| What you will do |
Transcribe the text of the records below verbatim, omitting the pictures.

| Provided records |
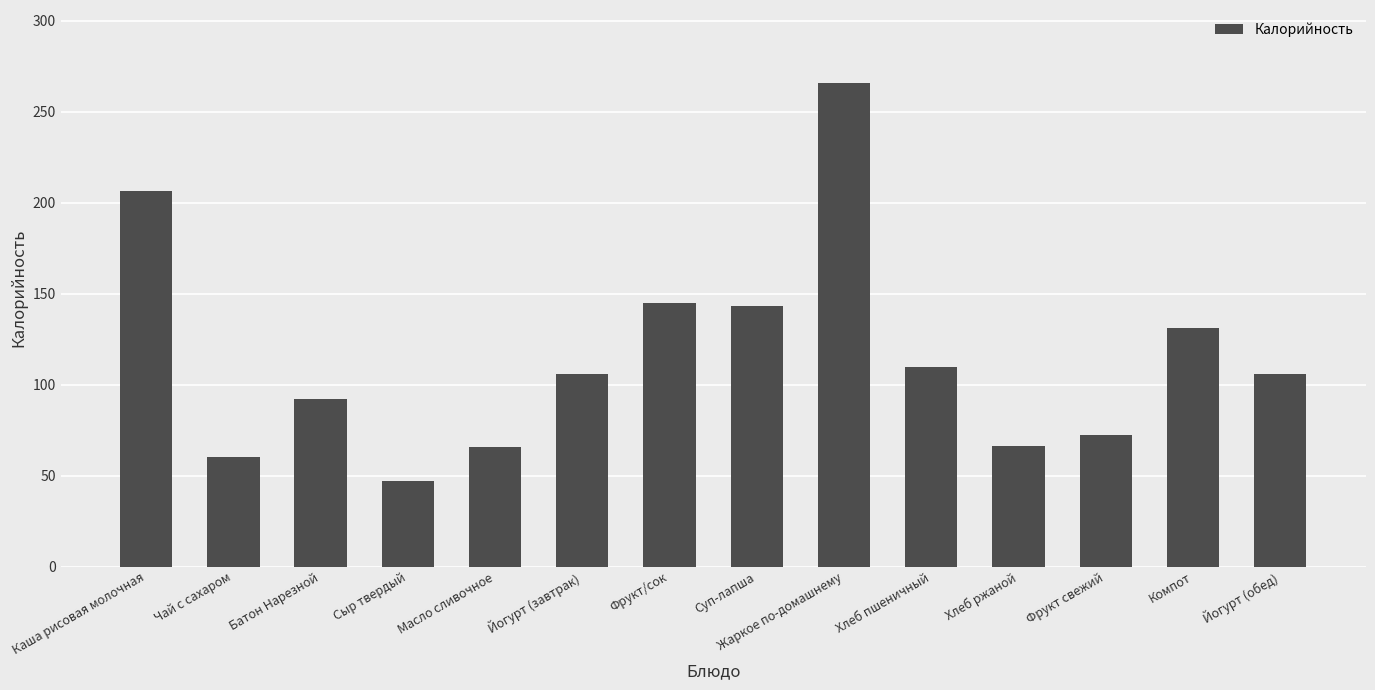

What is the change in value from Хлеб ржаной to Йогурт (обед)?

+40.0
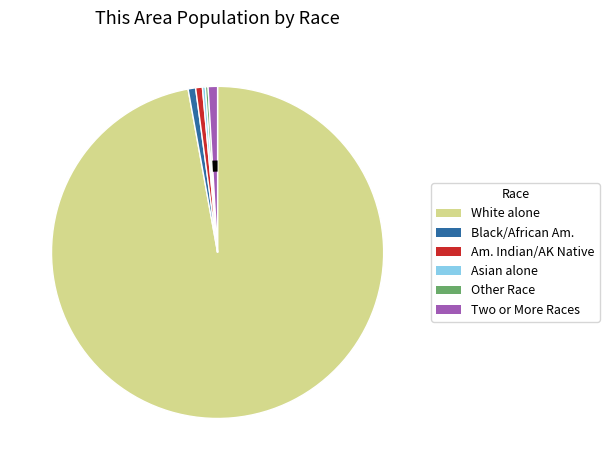

Does Some Other Race alone represent more than half of the total?

No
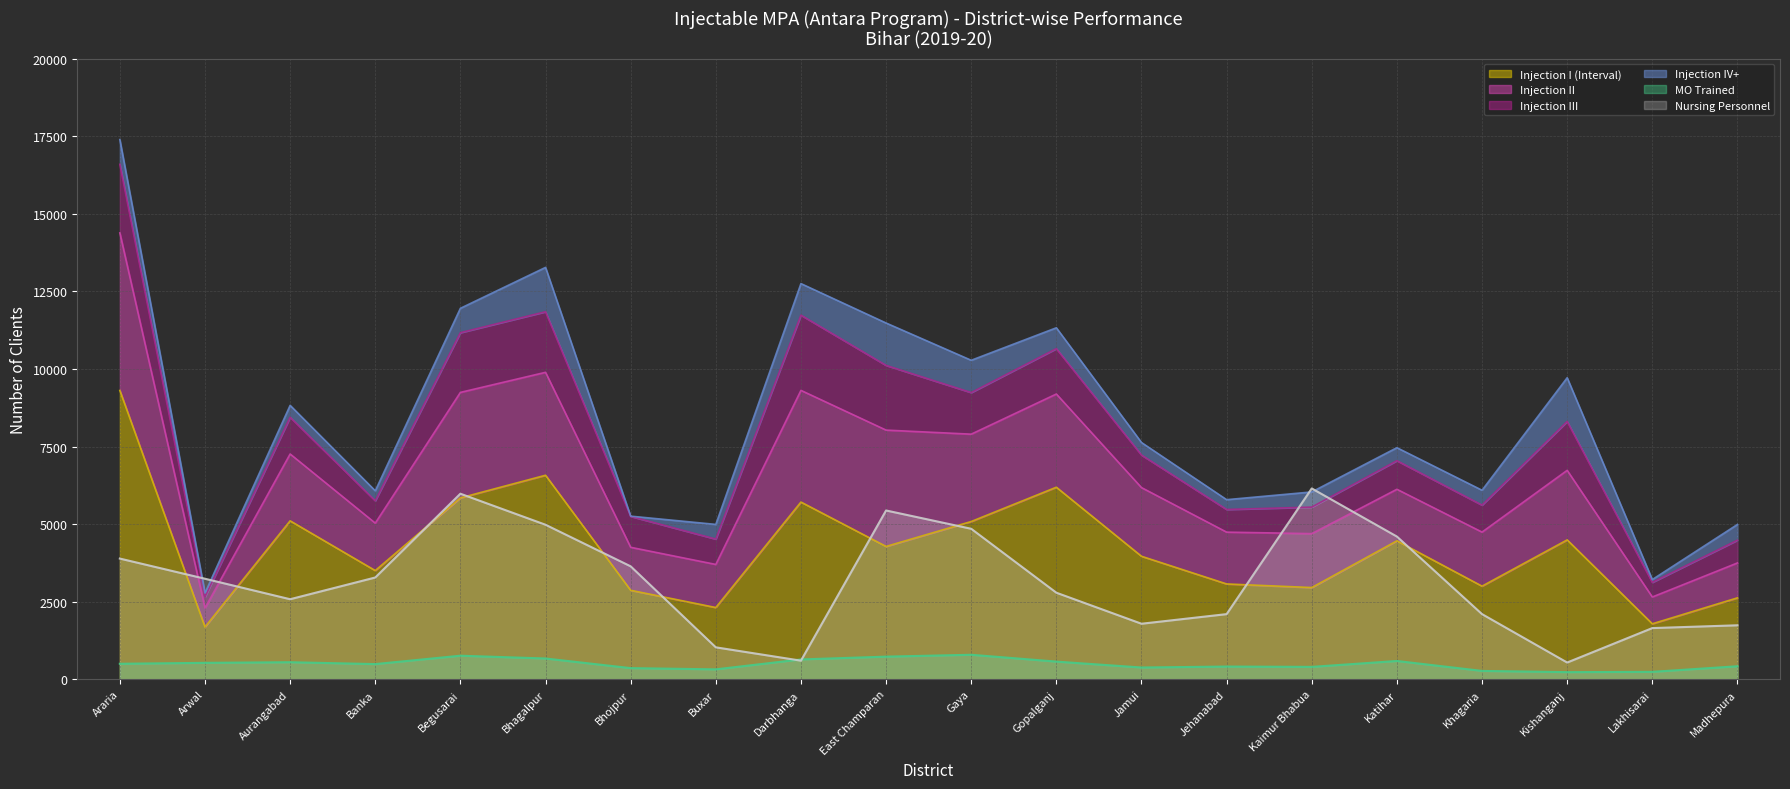

What is the label of the 15th point from the left?

Kaimur Bhabua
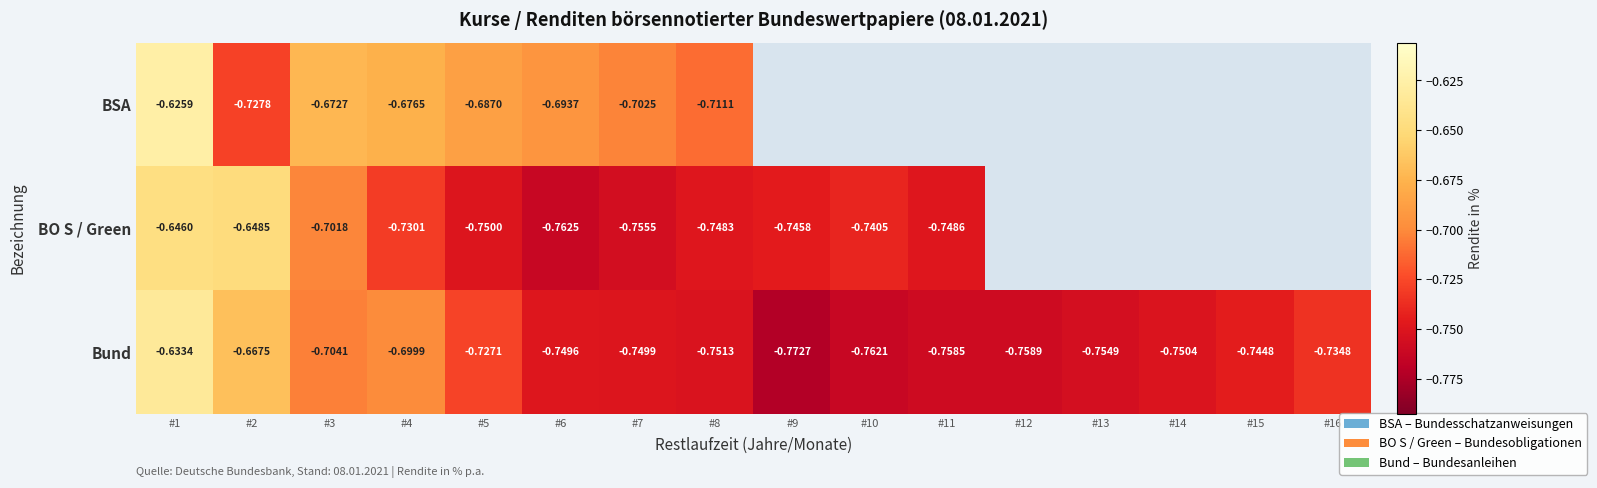

Which series changed the most between #1 and #3?

Bund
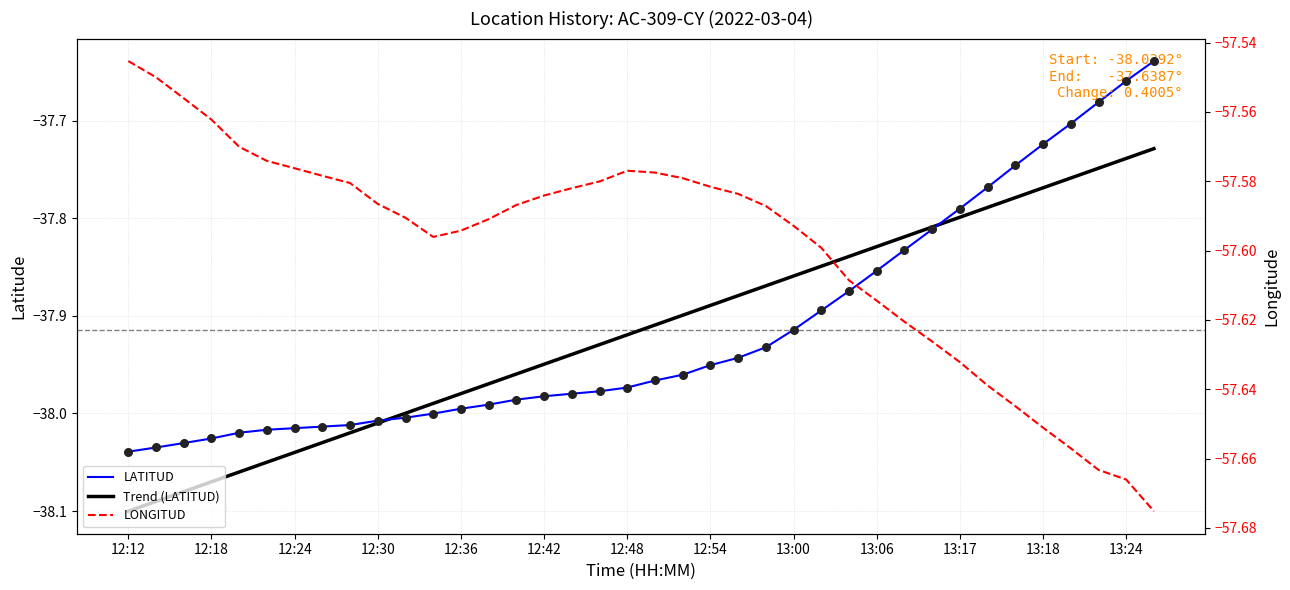

Which series has the widest spread of Y values?

LATITUD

| Completed exercise |
What is the change in value from Хлеб ржаной to Йогурт (обед)?

+40.0

Does Some Other Race alone represent more than half of the total?

No

What is the label of the 15th point from the left?

Kaimur Bhabua

Which series changed the most between #1 and #3?

Bund

Which series has the widest spread of Y values?

LATITUD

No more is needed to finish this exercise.